Staff Summary of Public Testimony (Health Care & Wellness):
(In support) Inadequate nurse staffing can cost patient lives through inadequate care and medical errors. Safe working conditions are linked to better patient care and lower costs. Nurse staffing committees, nurse staffing plans, and collective bargaining have not led to measurable changes in how staffing is developed. Nurses have experienced frustration with nurse staffing committees, which have not be sustained over time. Implementation of nurse staffing plans is inconsistent. Nurse staffing plans must be implemented. Hospitals are often administered by entities in other states, who make decisions on patient care remotely. A statewide regulatory plan is necessary. The current law does not have enough teeth. Nurse staffing ratios have worked in California. This bill is good for patients, nurses, and hospitals.

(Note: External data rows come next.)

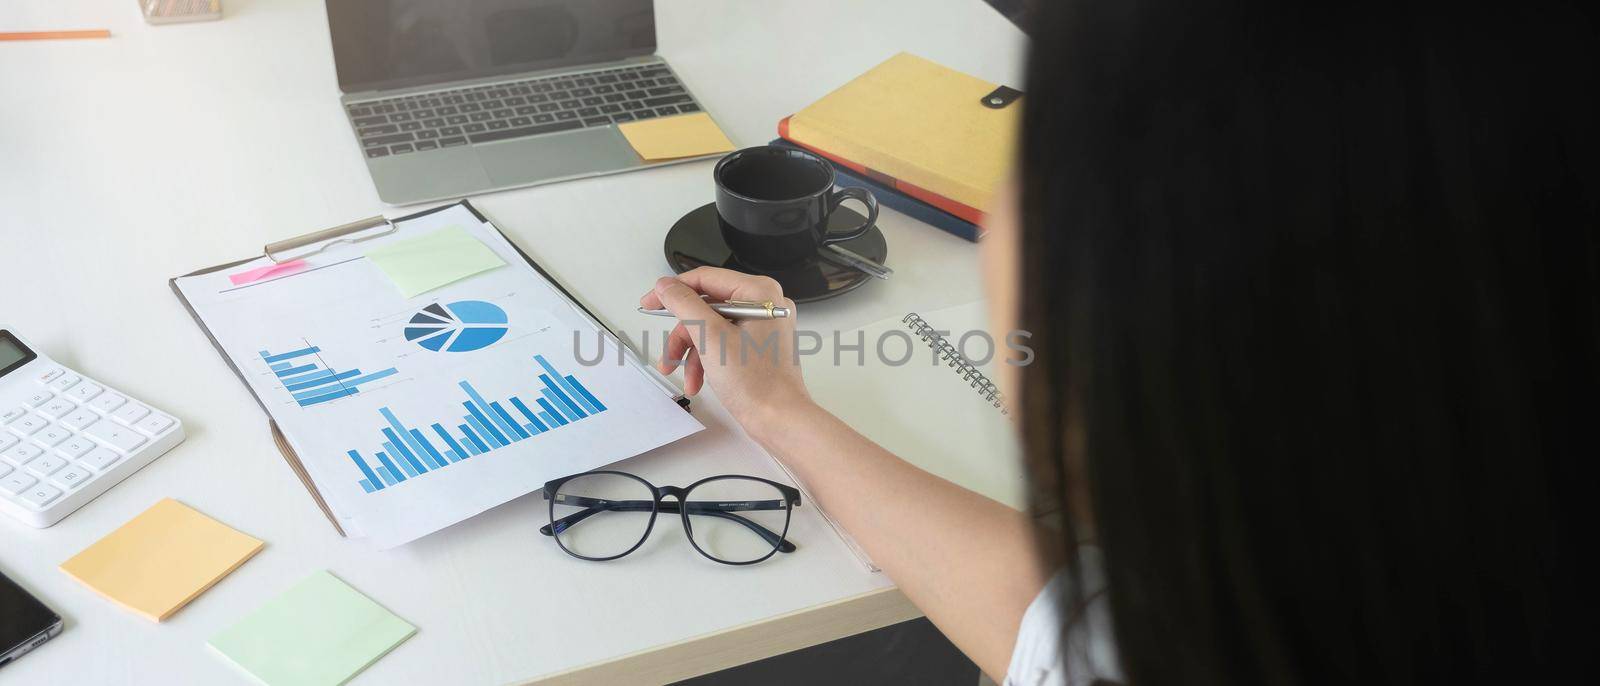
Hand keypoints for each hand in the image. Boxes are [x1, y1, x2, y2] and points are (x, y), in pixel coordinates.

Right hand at [640, 267, 811, 429]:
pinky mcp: (757, 347)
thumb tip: (666, 286)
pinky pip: (723, 344)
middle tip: (668, 354)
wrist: (779, 420)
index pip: (706, 279)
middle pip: (706, 308)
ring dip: (692, 353)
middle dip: (684, 335)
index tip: (650, 302)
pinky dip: (707, 361)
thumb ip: (685, 305)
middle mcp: (764, 305)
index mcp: (759, 293)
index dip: (673, 291)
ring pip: (712, 329)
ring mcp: (762, 327)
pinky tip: (697, 382)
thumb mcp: (711, 338)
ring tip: (683, 377)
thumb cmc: (758, 384)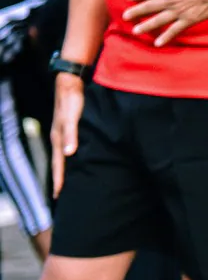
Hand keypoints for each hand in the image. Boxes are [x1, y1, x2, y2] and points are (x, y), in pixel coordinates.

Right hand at [50, 73, 83, 197]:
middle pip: (59, 163)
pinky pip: (70, 148)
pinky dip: (71, 158)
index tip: (58, 195)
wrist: (70, 84)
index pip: (58, 165)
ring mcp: (64, 134)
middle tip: (62, 194)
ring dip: (65, 169)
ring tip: (70, 182)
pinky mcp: (71, 128)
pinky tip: (77, 160)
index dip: (59, 180)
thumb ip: (71, 134)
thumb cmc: (72, 100)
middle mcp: (60, 139)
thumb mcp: (72, 117)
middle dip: (60, 179)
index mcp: (59, 139)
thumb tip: (69, 153)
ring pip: (64, 156)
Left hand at [124, 0, 207, 46]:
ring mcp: (179, 11)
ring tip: (135, 31)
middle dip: (136, 11)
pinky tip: (157, 43)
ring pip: (158, 20)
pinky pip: (174, 30)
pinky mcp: (188, 19)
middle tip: (125, 17)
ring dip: (146, 26)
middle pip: (150, 6)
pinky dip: (165, 37)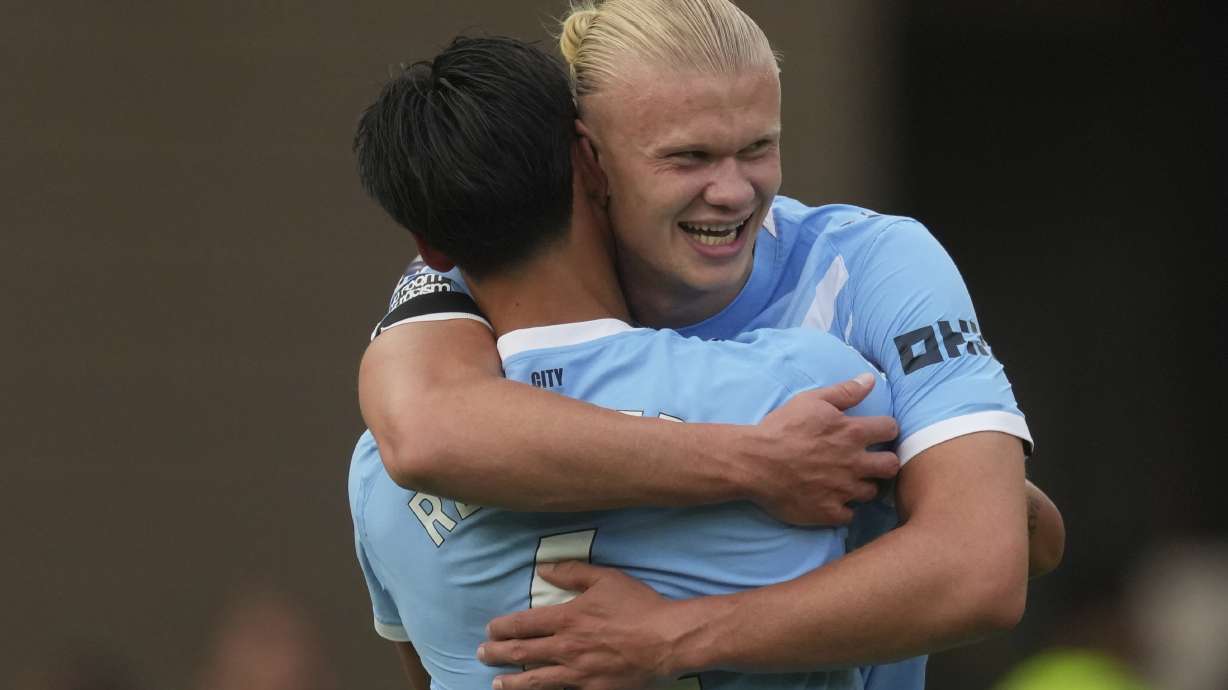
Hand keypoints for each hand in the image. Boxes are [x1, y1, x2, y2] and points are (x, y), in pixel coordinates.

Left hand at [479, 561, 680, 689]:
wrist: (665, 640)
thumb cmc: (637, 605)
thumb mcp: (605, 578)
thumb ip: (572, 572)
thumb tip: (543, 568)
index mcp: (567, 618)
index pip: (523, 624)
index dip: (502, 627)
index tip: (490, 629)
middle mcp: (566, 648)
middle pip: (521, 652)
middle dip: (497, 653)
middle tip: (482, 654)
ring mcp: (577, 673)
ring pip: (535, 680)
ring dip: (512, 682)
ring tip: (497, 683)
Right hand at [741, 373, 898, 525]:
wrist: (754, 462)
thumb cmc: (781, 428)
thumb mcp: (811, 401)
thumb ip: (845, 392)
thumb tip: (870, 379)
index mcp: (852, 433)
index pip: (891, 429)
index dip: (886, 430)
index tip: (876, 433)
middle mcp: (854, 463)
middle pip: (891, 466)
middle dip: (885, 462)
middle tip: (870, 461)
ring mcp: (843, 490)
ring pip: (872, 492)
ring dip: (863, 486)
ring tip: (848, 481)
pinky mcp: (829, 512)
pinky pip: (849, 515)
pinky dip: (843, 508)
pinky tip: (832, 500)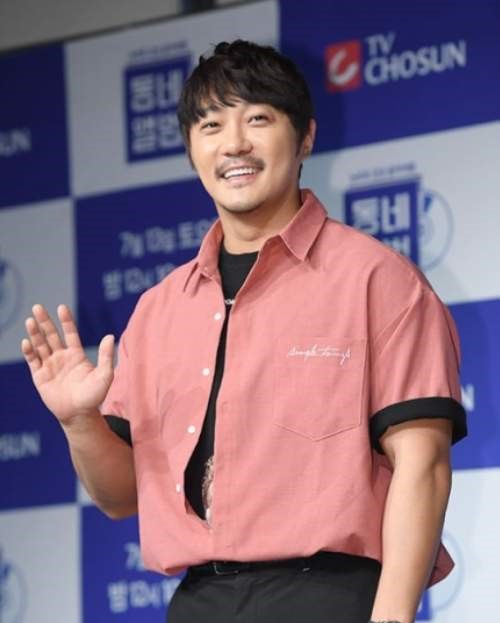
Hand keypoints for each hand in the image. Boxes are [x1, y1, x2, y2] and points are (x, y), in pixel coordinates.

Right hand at [21, 304, 114, 424]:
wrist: (79, 415)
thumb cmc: (94, 396)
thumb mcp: (105, 375)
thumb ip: (106, 356)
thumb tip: (110, 336)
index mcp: (76, 355)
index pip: (70, 333)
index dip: (66, 321)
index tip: (61, 307)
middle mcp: (61, 357)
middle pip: (51, 336)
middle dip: (44, 322)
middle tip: (38, 307)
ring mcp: (50, 366)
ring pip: (40, 345)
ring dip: (35, 333)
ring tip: (30, 320)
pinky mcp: (40, 376)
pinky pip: (33, 361)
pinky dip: (29, 351)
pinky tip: (27, 342)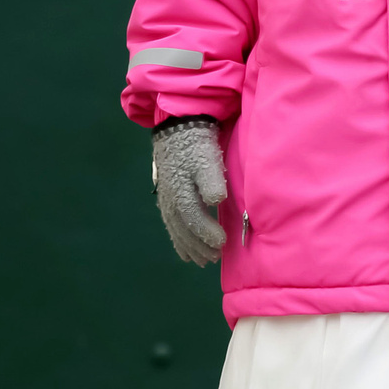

(Opposed) Hospitals are committed to patient safety and have worked with nurses to find a collaborative solution through the nurse staffing committees. Washington is not like California. Washington is a frontrunner in patient safety. A one-size-fits-all solution will not work for hospitals. For example, small hospitals in rural communities face different challenges than large hospitals in urban communities. Hospitals must use providers at the top of their licenses and must balance staff satisfaction in order to retain staff. This bill will limit a hospital's ability to provide nimble solutions to complicated problems. Minimum staffing ratios may cause hospitals to turn patients away. To improve patient care, a full complement of staff is necessary, not just minimum staff ratios.
Staff Summary of Public Testimony (Appropriations):
(In support) This legislation is critical for patient safety. The estimated number of complaints described in the fiscal note is far greater than the actual experience in Washington, and the fiscal impacts regarding the complaints will be negligible. This bill is a reasonable compromise; it is a small step towards patient safety. To date, there have only been six complaints regarding how nurses are staffed.
(Opposed) None.
(Other) The language in the bill is workable, and further discussions would be helpful. It is not clear which elements of nursing plans are subject to the complaints process. Additional clarity on that point is needed.
Persons Testifying (Health Care & Wellness): (In support) Cindy Clark, Service Employees International Union Healthcare 1199NW; Daniel O'Tool and Ann Tan Piazza, Washington State Nursing Association; Jeanette Moore, United Food and Commercial Workers; and Chris Barton, Service Employees International Union Nurse Alliance.
(Opposed) Lisa Thatcher, Washington State Hospital Association; Melissa Strong, Mason General Hospital; and Alison Bradywood, Virginia Mason Hospital.
Persons Testifying (Appropriations): (In support) Lindsay Grad, Service Employees International Union Healthcare 1199 Northwest; and Melissa Johnson, Washington State Nurses Association.
(Other) Lisa Thatcher, Washington State Hospital Association.
Persons Signed In To Testify But Not Testifying (Health Care & Wellness): None.
Persons Signed In To Testify But Not Testifying (Appropriations): None.